Quantum Machine Learning: On the Verge of the Next Revolution
We, humans, are inclined to look for patterns in data. Long before machines were invented, people strove to find patterns, whether it was Ptolemy looking for patterns in stars or Kepler analyzing the data of Copernicus and Brahe to reveal the pattern of planets revolving in ellipsis with the sun at the center. With the development of digital computers in the twentieth century, the data analysis techniques and pattern recognition have progressed exponentially and has further spawned the development of machine learning methods.
Machine learning algorithms have existed for a long time. From the self-flying Google car to buying recommendations on e-commerce sites, machine learning has enabled the analysis of massive quantities of data. However, the application of quantum computing to machine learning algorithms is all set to take AI to the next level.
Quantum Machine Learning: Applications
The successor to classical computers, quantum computers work on the principle of quantum mechanics. While the key informational unit of a classic computer is a bit, the quantum equivalent of it is known as a “qubit” (quantum bit). Unlike classic bits which can only be in 0 or 1, qubits encode information in both states of 0 and 1. The possibility of being in a “superposition” (Instead of thinking of particles as being in one state or changing between a variety of states, quantum mechanics postulates the quantum superposition of states, which means a particle can be in two places at once) brings to the qubit a continuous of possible states, compared with a classical bit.
This allows qubits to simultaneously calculate huge amounts of data and solve complex computations that would have taken classical computers thousands of years to calculate. The difference between a bit and qubit opens a whole new dimension in information processing.
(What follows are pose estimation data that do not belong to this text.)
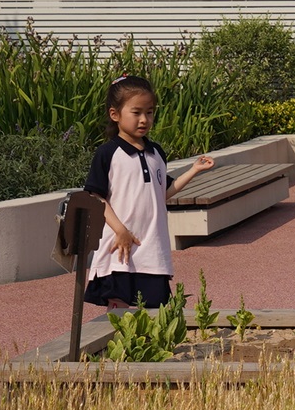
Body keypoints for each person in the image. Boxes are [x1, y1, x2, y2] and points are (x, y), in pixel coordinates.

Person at [83, 75, 214, 310]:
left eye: (150, 112)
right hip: (120, 248)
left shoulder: (156, 153)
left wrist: (194, 170)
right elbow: (95, 196)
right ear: (115, 114)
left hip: (153, 248)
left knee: (155, 309)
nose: (144, 120)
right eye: (137, 112)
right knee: (120, 307)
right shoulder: (108, 153)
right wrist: (120, 230)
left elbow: (162, 192)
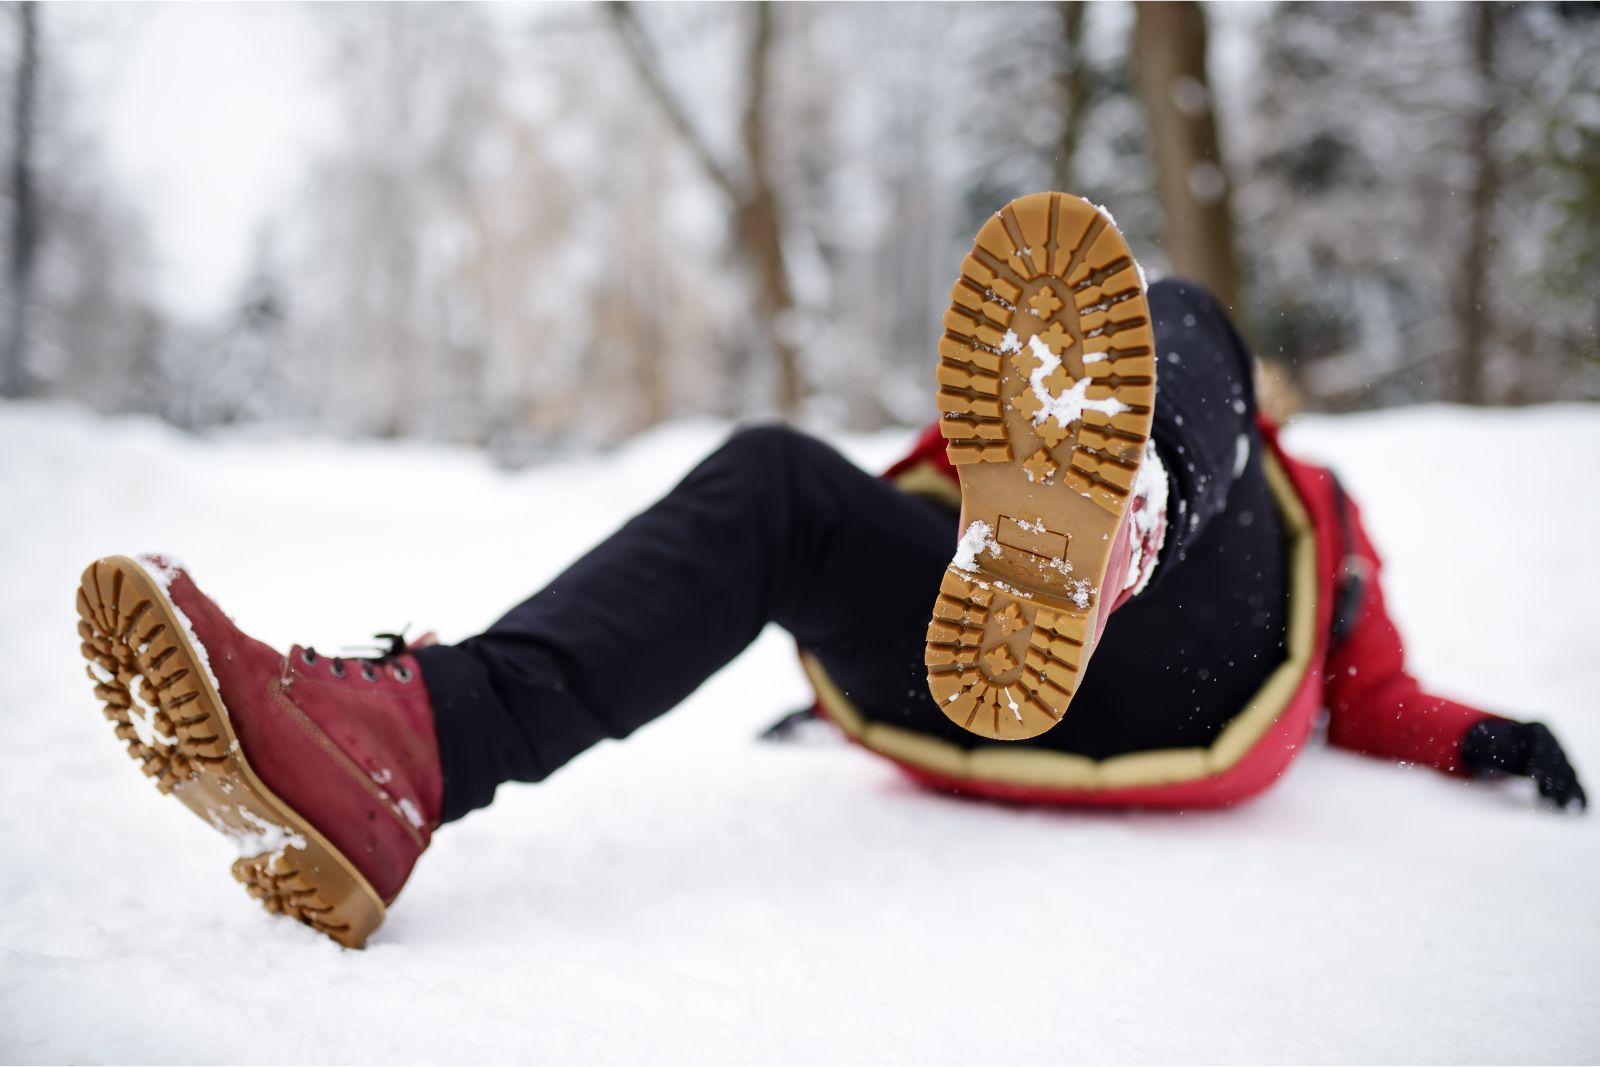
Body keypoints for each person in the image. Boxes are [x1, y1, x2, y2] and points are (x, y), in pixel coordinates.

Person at [74, 193, 1586, 950]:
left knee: (1185, 309)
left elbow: (1366, 682)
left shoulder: (1305, 491)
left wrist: (1472, 737)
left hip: (1181, 667)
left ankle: (1130, 512)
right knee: (779, 482)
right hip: (991, 689)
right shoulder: (999, 480)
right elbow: (879, 529)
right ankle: (410, 750)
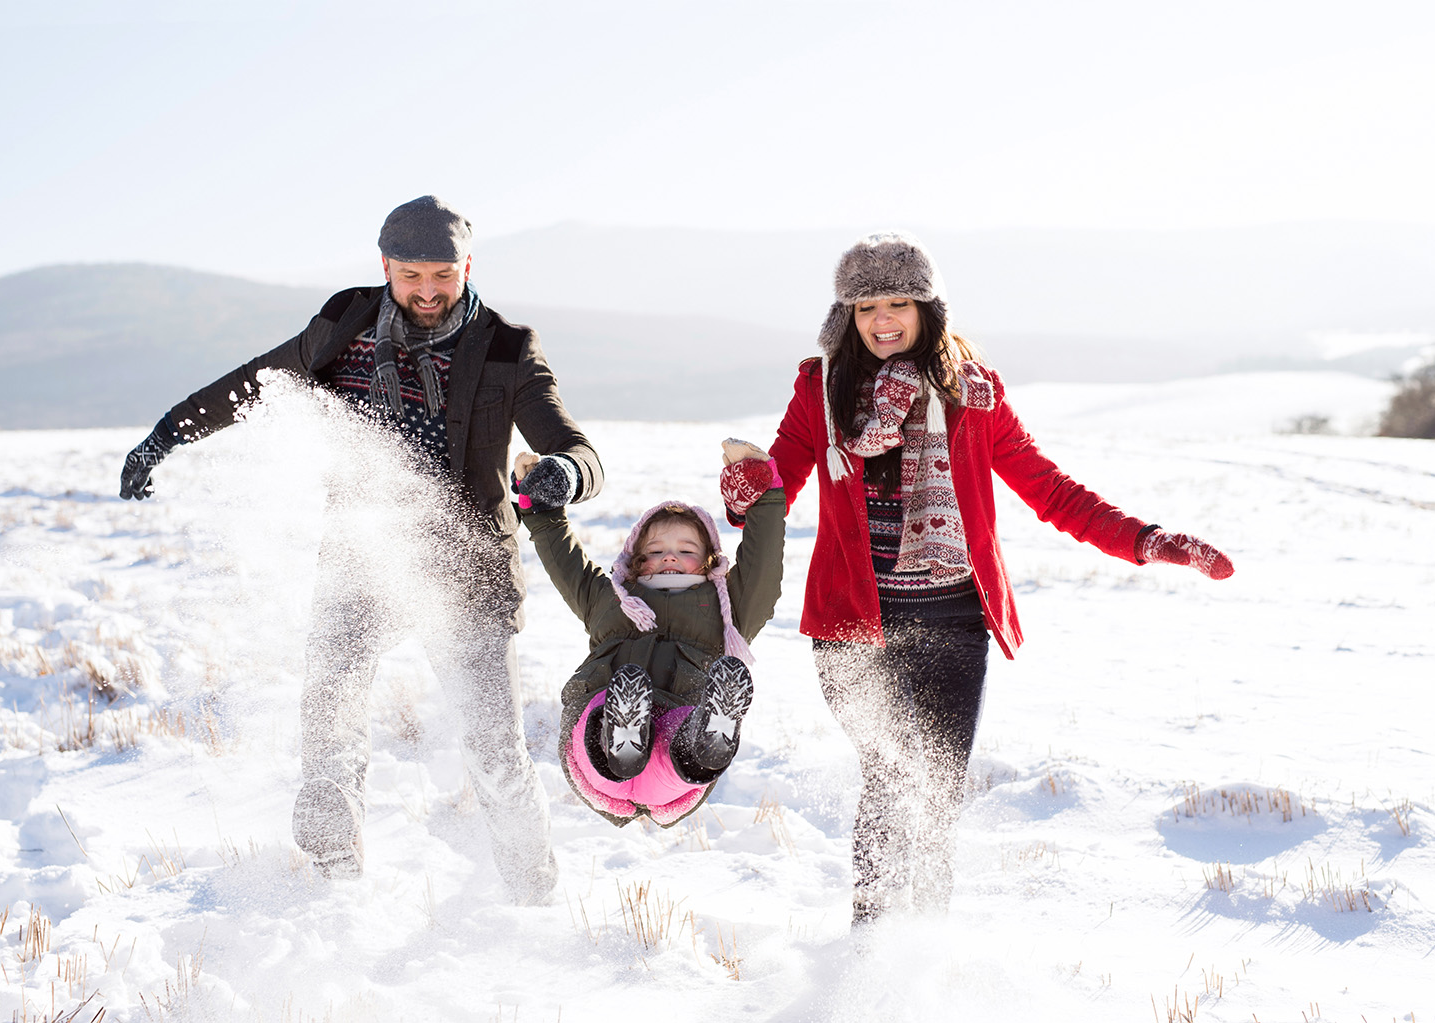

The probabilistic architecture of a quantum computer allows the exploration of countable scenarios at once. This has raised hopes that quantum devices can provide the solution to complex problems in simulation, optimization and machine learning. Quantum machine learning is expected to speed up information processing rates, far beyond what’s possible today.
The basis of quantum learning is the Harrow-Hassidim-Lloyd (HHL) algorithm. The HHL algorithm which solves a linear system of equations in time proportional to the logarithm of the input data size can be applied to an exponential amount of data in linear time. This entails that the more data that is entered into the computer, the better are the results produced by machine learning methods. With data size not being a computational concern, quantum computing is likely to give machine learning the push in the right direction.
The other application of quantum computers in machine learning is in deep learning. Deep learning is a neural network that has contributed enormously to machine learning, helping it reach human accuracy levels in intractable tasks such as speech recognition and computer vision by mimicking how a human brain learns and adapts to new data. While quantum neural networks are still in their infancy, there’s a huge scope for improvement with intensive research.
Machine Learning Quantum Computing: The Challenges
The potential of quantum machines to outperform traditional computers is known as quantum speedup. To perform the calculation, qubits must be sustained in interdependent superpositions of states, known as quantum-coherent states. Today’s quantum computers, however, struggle to qubits in a quantum state for more than a few seconds due to thermal fluctuations, radiation and the sheer quantity of particles.
The fully functional quantum computers have been built with four to five qubits. However, to outperform the supercomputers, quantum computers must cross the theoretical threshold of 50 qubits. While IBM and Intel have already developed quantum computers with 50 and 49 qubits, Google is working on developing one at a similar scale.
Despite major challenges, quantum machine learning applications are improving quickly, much like quantum computing itself. Certainly, it is no overstatement to say that the huge interest in machine learning and artificial intelligence— and in their extremely large application domain — is fueling this progress. Tech leaders such as Google, Intel and IBM are funding billion-dollar quantum research projects because they believe in quantum power and are determined to make the quantum future happen.